• **Collected data entries**
▽

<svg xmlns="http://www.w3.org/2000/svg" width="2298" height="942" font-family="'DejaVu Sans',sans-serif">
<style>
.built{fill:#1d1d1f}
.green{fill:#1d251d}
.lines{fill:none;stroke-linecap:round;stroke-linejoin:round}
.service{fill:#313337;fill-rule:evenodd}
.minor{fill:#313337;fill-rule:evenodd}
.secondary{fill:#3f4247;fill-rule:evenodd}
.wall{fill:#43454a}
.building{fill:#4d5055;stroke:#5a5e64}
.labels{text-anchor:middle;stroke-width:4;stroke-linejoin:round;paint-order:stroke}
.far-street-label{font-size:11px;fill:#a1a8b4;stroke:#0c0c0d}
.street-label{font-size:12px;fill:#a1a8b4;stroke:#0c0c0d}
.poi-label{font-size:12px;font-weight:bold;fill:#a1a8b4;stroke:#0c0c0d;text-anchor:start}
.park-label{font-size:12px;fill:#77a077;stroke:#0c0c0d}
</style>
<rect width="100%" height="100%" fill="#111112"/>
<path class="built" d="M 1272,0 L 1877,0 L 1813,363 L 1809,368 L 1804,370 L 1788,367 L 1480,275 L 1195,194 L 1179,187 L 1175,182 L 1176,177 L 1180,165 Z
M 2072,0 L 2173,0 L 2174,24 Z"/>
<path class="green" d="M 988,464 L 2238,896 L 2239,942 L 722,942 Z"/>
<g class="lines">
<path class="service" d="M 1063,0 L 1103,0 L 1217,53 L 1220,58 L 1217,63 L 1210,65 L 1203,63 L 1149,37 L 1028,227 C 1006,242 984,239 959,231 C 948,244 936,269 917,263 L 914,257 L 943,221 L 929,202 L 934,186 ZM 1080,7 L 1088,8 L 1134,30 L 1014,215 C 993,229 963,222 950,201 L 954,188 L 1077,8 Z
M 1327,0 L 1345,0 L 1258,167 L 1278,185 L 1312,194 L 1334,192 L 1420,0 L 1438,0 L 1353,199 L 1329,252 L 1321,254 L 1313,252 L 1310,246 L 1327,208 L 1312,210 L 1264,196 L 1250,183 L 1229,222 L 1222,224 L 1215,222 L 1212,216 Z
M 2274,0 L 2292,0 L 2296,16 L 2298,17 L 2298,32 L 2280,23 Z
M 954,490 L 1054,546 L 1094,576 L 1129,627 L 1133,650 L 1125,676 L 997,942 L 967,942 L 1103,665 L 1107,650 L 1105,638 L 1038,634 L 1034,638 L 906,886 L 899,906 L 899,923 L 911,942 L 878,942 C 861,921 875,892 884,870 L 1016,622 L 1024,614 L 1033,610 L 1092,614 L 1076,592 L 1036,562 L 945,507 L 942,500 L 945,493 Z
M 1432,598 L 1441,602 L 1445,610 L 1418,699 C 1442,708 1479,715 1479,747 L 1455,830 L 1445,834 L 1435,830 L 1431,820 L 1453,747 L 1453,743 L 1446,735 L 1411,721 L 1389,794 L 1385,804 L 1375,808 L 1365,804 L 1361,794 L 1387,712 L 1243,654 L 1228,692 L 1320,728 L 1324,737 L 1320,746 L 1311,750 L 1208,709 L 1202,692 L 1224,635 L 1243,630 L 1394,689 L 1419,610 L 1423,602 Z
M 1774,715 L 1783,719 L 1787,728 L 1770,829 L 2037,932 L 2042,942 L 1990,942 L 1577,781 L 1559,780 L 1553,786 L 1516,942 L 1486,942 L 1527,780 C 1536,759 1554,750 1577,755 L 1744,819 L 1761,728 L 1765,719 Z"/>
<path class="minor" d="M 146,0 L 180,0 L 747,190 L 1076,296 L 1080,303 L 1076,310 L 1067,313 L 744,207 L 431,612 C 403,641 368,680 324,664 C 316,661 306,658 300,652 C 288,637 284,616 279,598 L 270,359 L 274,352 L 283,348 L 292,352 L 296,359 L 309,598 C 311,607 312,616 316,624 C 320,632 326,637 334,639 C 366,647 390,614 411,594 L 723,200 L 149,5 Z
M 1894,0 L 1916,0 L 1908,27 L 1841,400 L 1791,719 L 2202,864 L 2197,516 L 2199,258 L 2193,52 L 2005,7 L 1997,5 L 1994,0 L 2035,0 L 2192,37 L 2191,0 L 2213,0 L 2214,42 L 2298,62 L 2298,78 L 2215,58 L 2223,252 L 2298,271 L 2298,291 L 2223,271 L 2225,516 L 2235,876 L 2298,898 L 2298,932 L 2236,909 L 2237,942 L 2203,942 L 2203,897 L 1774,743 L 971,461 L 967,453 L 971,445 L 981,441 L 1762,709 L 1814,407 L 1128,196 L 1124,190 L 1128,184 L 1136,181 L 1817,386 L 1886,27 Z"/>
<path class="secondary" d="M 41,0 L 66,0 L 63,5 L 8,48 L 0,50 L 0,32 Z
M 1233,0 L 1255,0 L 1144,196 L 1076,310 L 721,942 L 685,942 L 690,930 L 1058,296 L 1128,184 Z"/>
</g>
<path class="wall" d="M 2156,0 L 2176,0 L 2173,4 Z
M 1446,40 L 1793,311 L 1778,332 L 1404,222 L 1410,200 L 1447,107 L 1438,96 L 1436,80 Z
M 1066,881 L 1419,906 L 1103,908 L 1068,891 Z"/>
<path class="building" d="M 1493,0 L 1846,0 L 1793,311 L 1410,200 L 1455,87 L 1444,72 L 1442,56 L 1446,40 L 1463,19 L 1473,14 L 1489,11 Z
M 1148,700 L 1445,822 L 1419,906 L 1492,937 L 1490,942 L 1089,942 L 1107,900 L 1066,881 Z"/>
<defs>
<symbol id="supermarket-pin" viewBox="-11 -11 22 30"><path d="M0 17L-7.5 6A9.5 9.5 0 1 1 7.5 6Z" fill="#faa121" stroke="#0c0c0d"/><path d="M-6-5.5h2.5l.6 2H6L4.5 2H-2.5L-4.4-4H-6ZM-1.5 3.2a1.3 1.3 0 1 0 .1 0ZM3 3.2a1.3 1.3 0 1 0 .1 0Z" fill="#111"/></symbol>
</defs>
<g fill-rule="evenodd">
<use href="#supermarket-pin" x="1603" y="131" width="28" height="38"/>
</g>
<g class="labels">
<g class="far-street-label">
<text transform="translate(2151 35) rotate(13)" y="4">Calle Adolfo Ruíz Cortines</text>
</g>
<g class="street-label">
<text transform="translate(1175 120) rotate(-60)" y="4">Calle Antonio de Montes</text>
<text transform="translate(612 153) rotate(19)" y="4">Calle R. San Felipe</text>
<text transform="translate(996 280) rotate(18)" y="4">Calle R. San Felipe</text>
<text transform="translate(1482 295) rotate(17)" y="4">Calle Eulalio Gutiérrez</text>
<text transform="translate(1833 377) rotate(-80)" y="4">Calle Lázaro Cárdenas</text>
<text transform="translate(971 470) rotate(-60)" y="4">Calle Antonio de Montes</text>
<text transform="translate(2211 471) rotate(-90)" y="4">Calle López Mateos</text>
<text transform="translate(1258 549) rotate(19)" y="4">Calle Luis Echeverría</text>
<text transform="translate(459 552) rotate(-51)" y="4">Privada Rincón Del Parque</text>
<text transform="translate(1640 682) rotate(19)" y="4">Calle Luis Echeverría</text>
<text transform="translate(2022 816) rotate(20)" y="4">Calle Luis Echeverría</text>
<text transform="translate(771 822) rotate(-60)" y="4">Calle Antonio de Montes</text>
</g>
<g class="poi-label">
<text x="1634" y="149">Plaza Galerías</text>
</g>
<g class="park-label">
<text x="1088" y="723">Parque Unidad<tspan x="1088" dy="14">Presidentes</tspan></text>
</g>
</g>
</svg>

△

• **Work to be completed**
Reply with the complete records, restated exactly.

• **Final answer**
<svg xmlns="http://www.w3.org/2000/svg" width="2298" height="942" font-family="'DejaVu Sans',sans-serif">
<style>
.built{fill:#1d1d1f}
.green{fill:#1d251d}
.lines{fill:none;stroke-linecap:round;stroke-linejoin:round}
.service{fill:#313337;fill-rule:evenodd}
.minor{fill:#313337;fill-rule:evenodd}
.secondary{fill:#3f4247;fill-rule:evenodd}
.wall{fill:#43454a}
.building{fill:#4d5055;stroke:#5a5e64}
.labels{text-anchor:middle;stroke-width:4;stroke-linejoin:round;paint-order:stroke}
.far-street-label{font-size:11px;fill:#a1a8b4;stroke:#0c0c0d}
.street-label{font-size:12px;fill:#a1a8b4;stroke:#0c0c0d}
.poi-label{font-size:12px;font-weight:bold;fill:#a1a8b4;stroke:#0c0c0d;text-anchor:start}
.park-label{font-size:12px;fill:#77a077;stroke:#0c0c0d}
</style>
<rect width="100%" height="100%" fill="#111112"/>
<path class="built" d="M 1272,0 L 1877,0 L 1813,363 L 1809,368 L 1804,370 L 1788,367 L 1480,275 L 1195,194 L 1179,187 L 1175,182 L 1176,177 L 1180,165 Z
M 2072,0 L 2173,0 L 2174,24 Z"/>
<path class="green" d="M 988,464 L 2238,896 L 2239,942 L 722,942 Z"/>
<g class="lines">
<path class="service" d="M 1063,0 L 1103,0 L 1217,53 L 1220,58 L 1217,63 L 1210,65 L 1203,63 L 1149,37 L 1028,227 C 1006,242 984,239 959,231 C 948,244 936,269 917,263 L 914,257 L 943,221 L 929,202 L 934,186 ZM 1080,7 L 1088,8 L 1134,30 L 1014,215 C 993,229 963,222 950,201 L 954,188 L 1077,8 Z
M 1327,0 L 1345,0 L 1258,167 L 1278,185 L 1312,194 L 1334,192 L 1420,0 L 1438,0 L 1353,199 L 1329,252 L 1321,254 L 1313,252 L 1310,246 L 1327,208 L 1312,210 L 1264,196 L 1250,183 L 1229,222 L 1222,224 L 1215,222 L 1212,216 Z
M 2274,0 L 2292,0 L 2296,16 L 2298,17 L 2298,32 L 2280,23 Z
M 954,490 L 1054,546 L 1094,576 L 1129,627 L 1133,650 L 1125,676 L 997,942 L 967,942 L 1103,665 L 1107,650 L 1105,638 L 1038,634 L 1034,638 L 906,886 L 899,906 L 899,923 L 911,942 L 878,942 C 861,921 875,892 884,870 L 1016,622 L 1024,614 L 1033,610 L 1092,614 L 1076,592 L 1036,562 L 945,507 L 942,500 L 945,493 Z
M 1432,598 L 1441,602 L 1445,610 L 1418,699 C 1442,708 1479,715 1479,747 L 1455,830 L 1445,834 L 1435,830 L 1431,820 L 1453,747 L 1453,743 L 1446,735 L 1411,721 L 1389,794 L 1385,804 L 1375,808 L 1365,804 L 1361,794 L 1387,712 L 1243,654 L 1228,692 L 1320,728 L 1324,737 L 1320,746 L 1311,750 L 1208,709 L 1202,692 L 1224,635 L 1243,630 L 1394,689 L 1419,610 L 1423,602 Z
M 1774,715 L 1783,719 L 1787,728 L 1770,829 L 2037,932 L 2042,942 L 1990,942 L 1577,781 L 1559,780 L 1553,786 L 1516,942 L 1486,942 L 1527,780 C 1536,759 1554,750 1577,755 L 1744,819 L 1761,728 L 1765,719 Z"/>
<path class="minor" d="M 146,0 L 180,0 L 747,190 L 1076,296 L 1080,303 L 1076,310 L 1067,313 L 744,207 L 431,612 C 403,641 368,680 324,664 C 316,661 306,658 300,652 C 288,637 284,616 279,598 L 270,359 L 274,352 L 283,348 L 292,352 L 296,359 L 309,598 C 311,607 312,616 316,624 C 320,632 326,637 334,639 C 366,647 390,614 411,594 L 723,200 L 149,5 Z
M 1894,0 L 1916,0 L 1908,27 L 1841,400 L 1791,719 L 2202,864 L 2197,516 L 2199,258 L 2193,52 L 2005,7 L 1997,5 L 1994,0 L 2035,0 L 2192,37 L 2191,0 L 2213,0 L 2214,42 L 2298,62 L 2298,78 L 2215,58 L 2223,252 L 2298,271 L 2298,291 L 2223,271 L 2225,516 L 2235,876 L 2298,898 L 2298,932 L 2236,909 L 2237,942 L 2203,942 L 2203,897 L 1774,743 L 971,461 L 967,453 L 971,445 L 981,441 L 1762,709 L 1814,407 L 1128,196 L 1124,190 L 1128,184 L 1136,181 L 1817,386 L 1886,27 Z"/>
<path class="secondary" d="M 41,0 L 66,0 L 63,5 L 8,48 L 0,50 L 0,32 Z
M 1233,0 L 1255,0 L 1144,196 L 1076,310 L 721,942 L 685,942 L 690,930 L 1058,296 L 1128,184 Z"/>
</g>
<path class="wall" d="M 2156,0 L 2176,0 L 2173,4 Z
M 1446,40 L 1793,311 L 1778,332 L 1404,222 L 1410,200 L 1447,107 L 1438,96 L 1436,80 Z
M 1066,881 L 1419,906 L 1103,908 L 1068,891 Z"/>
<path class="building" d="M 1493,0 L 1846,0 L 1793,311 L 1410,200 L 1455,87 L 1444,72 L 1442,56 L 1446,40 L 1463,19 L 1473,14 L 1489,11 Z
M 1148,700 L 1445,822 L 1419,906 L 1492,937 L 1490,942 L 1089,942 L 1107,900 L 1066,881 Z"/>
<defs>
<symbol id="supermarket-pin" viewBox="-11 -11 22 30"><path d="M0 17L-7.5 6A9.5 9.5 0 1 1 7.5 6Z" fill="#faa121" stroke="#0c0c0d"/><path d="M-6-5.5h2.5l.6 2H6L4.5 2H-2.5L-4.4-4H-6ZM-1.5 3.2a1.3 1.3 0 1 0 .1 0ZM3 3.2a1.3 1.3 0 1 0 .1 0Z" fill="#111"/></symbol>
</defs>
<g fill-rule="evenodd">
<use href="#supermarket-pin" x="1603" y="131" width="28" height="38"/>
</g>
<g class="labels">
<g class="far-street-label">
<text transform="translate(2151 35) rotate(13)" y="4">Calle Adolfo Ruíz Cortines</text>
</g>
<g class="street-label">
<text transform="translate(1175 120) rotate(-60)" y="4">Calle Antonio de Montes</text>
<text transform="translate(612 153) rotate(19)" y="4">Calle R. San Felipe</text>
<text transform="translate(996 280) rotate(18)" y="4">Calle R. San Felipe</text>
<text transform="translate(1482 295) rotate(17)" y="4">Calle Eulalio Gutiérrez</text>
<text transform="translate(1833 377) rotate(-80)" y="4">Calle Lázaro Cárdenas</text>
<text transform="translate(971 470) rotate(-60)" y="4">Calle Antonio de Montes</text>
<text transform="translate(2211 471) rotate(-90)" y="4">Calle López Mateos</text>
<text transform="translate(1258 549) rotate(19)" y="4">Calle Luis Echeverría</text>
<text transform="translate(459 552) rotate(-51)" y="4">Privada Rincón Del Parque</text>
<text transform="translate(1640 682) rotate(19)" y="4">Calle Luis Echeverría</text>
<text transform="translate(2022 816) rotate(20)" y="4">Calle Luis Echeverría</text>
<text transform="translate(771 822) rotate(-60)" y="4">Calle Antonio de Montes</text>
</g>
<g class="poi-label">
<text x="1634" y="149">Plaza Galerías</text>
</g>
<g class="park-label">
<text x="1088" y="723">Parque Unidad<tspan x="1088" dy="14">Presidentes</tspan></text>
</g>
</g>
</svg>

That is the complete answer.